Rewrite as a numbered list everything from the first of the lines below down to the line containing "Reading: 75mL", both included, and omit any blank lines.
- Opening Delimiter -
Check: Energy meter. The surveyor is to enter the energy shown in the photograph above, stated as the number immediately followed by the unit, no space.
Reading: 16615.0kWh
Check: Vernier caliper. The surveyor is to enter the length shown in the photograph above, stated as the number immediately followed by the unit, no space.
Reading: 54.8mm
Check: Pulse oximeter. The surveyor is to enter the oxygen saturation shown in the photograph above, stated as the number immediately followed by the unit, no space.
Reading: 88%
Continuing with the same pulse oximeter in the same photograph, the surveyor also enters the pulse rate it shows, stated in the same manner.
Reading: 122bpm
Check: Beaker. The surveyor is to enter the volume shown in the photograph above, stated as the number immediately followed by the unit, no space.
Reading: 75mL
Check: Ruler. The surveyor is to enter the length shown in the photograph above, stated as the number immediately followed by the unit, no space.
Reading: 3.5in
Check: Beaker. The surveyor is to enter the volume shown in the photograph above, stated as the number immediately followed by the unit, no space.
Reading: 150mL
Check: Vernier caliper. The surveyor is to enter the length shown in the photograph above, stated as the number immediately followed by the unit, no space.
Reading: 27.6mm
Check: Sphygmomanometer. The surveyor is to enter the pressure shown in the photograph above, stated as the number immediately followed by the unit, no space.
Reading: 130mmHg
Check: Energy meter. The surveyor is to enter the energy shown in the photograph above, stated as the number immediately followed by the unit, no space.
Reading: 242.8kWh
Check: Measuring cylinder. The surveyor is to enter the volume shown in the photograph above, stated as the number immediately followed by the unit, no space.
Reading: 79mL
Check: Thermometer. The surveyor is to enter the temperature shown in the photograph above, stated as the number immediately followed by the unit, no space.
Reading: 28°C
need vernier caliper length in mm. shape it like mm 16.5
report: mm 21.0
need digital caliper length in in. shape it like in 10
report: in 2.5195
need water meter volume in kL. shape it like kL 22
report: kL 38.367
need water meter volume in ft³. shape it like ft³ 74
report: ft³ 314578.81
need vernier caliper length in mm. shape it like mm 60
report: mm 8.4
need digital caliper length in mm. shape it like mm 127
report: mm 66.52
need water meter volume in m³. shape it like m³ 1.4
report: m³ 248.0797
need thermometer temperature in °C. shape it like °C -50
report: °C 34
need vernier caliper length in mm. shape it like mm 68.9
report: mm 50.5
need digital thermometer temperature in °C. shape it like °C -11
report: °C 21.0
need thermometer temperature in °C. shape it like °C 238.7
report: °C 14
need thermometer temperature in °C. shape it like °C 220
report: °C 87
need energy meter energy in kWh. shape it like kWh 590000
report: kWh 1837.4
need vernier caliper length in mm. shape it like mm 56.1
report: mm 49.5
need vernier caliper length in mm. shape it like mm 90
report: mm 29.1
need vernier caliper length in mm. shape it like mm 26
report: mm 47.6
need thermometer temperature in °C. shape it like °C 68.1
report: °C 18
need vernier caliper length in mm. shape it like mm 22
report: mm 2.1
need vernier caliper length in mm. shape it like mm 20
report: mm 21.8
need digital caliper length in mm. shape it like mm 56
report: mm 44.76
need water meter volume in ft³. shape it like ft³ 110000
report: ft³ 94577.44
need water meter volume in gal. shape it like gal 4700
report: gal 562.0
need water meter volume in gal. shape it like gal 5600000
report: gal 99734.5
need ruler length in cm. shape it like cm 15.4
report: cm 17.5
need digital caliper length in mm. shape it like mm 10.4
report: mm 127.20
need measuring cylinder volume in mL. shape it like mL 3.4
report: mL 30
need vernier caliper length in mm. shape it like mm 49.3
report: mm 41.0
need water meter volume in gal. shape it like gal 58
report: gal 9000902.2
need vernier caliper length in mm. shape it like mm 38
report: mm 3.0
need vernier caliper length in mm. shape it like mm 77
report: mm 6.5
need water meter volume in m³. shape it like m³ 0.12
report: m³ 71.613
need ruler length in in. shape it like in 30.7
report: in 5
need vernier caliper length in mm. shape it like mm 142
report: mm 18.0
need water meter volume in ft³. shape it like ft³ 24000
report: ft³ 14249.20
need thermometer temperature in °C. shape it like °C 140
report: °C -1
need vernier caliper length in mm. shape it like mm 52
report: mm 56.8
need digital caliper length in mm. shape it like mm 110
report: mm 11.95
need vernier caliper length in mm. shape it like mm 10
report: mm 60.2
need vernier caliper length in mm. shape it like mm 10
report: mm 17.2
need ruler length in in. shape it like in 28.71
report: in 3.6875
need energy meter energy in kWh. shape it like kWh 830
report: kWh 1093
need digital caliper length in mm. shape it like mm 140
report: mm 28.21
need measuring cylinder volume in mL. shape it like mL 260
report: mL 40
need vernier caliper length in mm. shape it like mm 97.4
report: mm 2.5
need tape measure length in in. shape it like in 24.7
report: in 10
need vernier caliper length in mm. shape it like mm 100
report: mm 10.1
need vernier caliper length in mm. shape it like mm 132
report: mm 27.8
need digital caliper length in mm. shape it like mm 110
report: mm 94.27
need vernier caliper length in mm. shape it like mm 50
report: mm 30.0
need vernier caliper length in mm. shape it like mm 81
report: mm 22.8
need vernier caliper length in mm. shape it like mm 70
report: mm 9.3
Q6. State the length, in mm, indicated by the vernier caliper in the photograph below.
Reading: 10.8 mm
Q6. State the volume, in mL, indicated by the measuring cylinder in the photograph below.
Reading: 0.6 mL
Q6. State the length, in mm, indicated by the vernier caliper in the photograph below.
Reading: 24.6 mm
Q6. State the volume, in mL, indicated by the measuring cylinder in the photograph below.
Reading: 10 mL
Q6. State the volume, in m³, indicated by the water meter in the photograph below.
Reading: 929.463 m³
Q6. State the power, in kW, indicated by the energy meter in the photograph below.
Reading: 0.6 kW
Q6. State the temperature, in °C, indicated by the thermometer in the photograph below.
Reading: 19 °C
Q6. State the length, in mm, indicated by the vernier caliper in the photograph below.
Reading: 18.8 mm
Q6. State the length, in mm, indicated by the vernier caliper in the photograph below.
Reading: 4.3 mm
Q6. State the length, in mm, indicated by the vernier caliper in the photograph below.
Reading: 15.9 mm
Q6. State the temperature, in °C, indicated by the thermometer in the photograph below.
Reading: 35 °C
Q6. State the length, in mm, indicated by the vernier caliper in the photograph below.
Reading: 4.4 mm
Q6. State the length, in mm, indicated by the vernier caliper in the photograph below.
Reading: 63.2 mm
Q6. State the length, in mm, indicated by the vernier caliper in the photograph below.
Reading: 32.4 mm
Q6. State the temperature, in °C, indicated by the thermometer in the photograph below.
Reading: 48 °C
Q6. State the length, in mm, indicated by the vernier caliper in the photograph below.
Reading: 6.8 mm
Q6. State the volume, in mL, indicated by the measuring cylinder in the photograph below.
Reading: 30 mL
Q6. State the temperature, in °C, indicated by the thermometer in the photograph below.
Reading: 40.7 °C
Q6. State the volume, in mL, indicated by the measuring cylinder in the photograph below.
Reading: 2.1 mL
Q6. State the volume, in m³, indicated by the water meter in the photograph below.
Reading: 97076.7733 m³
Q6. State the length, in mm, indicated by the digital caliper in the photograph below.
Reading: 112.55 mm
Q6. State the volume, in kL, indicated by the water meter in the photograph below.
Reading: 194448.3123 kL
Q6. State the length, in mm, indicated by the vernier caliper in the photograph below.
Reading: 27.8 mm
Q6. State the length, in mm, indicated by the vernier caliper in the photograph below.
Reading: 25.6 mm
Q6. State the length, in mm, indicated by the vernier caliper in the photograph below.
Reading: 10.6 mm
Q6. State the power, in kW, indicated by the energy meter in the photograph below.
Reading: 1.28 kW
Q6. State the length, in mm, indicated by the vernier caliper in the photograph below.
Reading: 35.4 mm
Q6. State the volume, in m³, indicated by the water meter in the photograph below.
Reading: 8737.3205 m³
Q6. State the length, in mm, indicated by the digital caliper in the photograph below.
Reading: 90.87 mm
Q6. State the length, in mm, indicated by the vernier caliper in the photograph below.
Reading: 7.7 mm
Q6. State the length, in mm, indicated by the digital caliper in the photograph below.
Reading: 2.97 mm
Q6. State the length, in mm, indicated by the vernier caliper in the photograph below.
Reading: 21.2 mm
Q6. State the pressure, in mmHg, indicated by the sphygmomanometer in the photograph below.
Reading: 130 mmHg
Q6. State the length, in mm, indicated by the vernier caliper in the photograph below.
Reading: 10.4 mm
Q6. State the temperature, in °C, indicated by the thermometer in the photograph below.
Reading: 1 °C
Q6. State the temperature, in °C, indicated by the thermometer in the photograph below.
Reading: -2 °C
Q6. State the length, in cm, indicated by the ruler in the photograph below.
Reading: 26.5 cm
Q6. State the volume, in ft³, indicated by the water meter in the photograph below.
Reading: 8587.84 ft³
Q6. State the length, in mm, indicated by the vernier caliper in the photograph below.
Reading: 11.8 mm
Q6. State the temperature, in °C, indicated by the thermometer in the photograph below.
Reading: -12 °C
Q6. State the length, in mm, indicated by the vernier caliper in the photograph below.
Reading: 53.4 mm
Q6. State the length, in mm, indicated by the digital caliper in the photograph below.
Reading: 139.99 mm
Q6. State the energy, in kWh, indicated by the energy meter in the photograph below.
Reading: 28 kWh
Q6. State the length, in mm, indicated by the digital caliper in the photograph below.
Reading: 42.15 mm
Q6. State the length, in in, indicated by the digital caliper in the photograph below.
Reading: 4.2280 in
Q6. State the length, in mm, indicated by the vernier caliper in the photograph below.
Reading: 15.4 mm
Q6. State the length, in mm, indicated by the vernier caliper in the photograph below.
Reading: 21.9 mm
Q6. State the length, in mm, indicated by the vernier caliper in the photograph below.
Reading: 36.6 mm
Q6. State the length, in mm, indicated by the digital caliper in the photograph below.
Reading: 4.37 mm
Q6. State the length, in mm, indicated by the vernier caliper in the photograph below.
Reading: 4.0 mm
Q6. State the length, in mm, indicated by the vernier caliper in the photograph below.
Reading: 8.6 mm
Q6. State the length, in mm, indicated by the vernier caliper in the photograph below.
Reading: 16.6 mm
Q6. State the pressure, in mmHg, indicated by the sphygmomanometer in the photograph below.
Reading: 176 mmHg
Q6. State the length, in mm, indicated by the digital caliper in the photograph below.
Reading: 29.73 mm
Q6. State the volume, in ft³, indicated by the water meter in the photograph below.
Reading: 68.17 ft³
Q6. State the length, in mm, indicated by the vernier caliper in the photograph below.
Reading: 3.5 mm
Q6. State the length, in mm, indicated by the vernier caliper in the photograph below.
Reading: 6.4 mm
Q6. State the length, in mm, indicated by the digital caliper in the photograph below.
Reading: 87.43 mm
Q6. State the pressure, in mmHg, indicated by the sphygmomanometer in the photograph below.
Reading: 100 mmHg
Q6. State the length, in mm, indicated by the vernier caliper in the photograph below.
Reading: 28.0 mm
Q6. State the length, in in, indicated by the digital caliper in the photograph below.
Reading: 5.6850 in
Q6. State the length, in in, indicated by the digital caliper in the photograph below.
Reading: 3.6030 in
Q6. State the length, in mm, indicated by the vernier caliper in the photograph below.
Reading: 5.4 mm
- Closing Delimiter -
§ Answer space
1. Check: Energy meter. The surveyor is to enter the energy shown in the photograph above, stated as the number immediately followed by the unit, no space.
2. Reading: 16615.0kWh
3. Check: Vernier caliper. The surveyor is to enter the length shown in the photograph above, stated as the number immediately followed by the unit, no space.
4. Reading: 54.8mm
5. Check: Pulse oximeter. The surveyor is to enter the oxygen saturation shown in the photograph above, stated as the number immediately followed by the unit, no space.
6. Reading: 88%
7. Continuing with the same pulse oximeter in the same photograph, the surveyor also enters the pulse rate it shows, stated in the same manner.
8. Reading: 122bpm
9. Check: Beaker. The surveyor is to enter the volume shown in the photograph above, stated as the number immediately followed by the unit, no space.
10. Reading: 75mL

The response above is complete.